According to Dave O’Connor and Tom Friedrich, virologists at the University of Wisconsin at Madison, a genomic investigation could have determined whether the virus was introduced to the White House one time or multiple times and how a major security breach happened.
“If you’re not using it as an exemplar when you have all the resources in the world,” O’Connor said, “you have to think that it is a conscious decision that applying those resources might lead you to a place where you don’t want to be.”
More important than determining culpability, Friedrich added, such an investigation could uncover flaws in the testing apparatus the White House relied on to protect the president and other top officials.
“In terms of keeping upper levels of leadership safe in the future,” he said, “that’s something you want to know.”

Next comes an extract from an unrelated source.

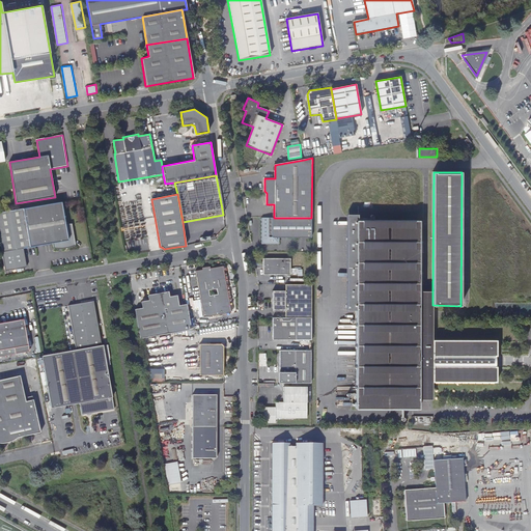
[(61,202),(23,208),(29,247),(52,243),(53,249),(59,250),(64,249),(67,249),(71,248),(76,246),(72,223),(65,225),(61,202)]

The CDC does not automatically deploy epidemiologists to any place with a disease outbreak; state or local health departments must issue a formal request for assistance from the agency.
If an outbreak involving dozens of members of the federal government and patients in multiple states had happened while he was CDC director, Frieden said: “Absolutely the CDC would be invited in and do it in close collaboration with Secret Service and the White House physician.
“The results might be confidential,” he added, “but the investigation would be done.”
Chris Mooney and Holly Bailey contributed to this report.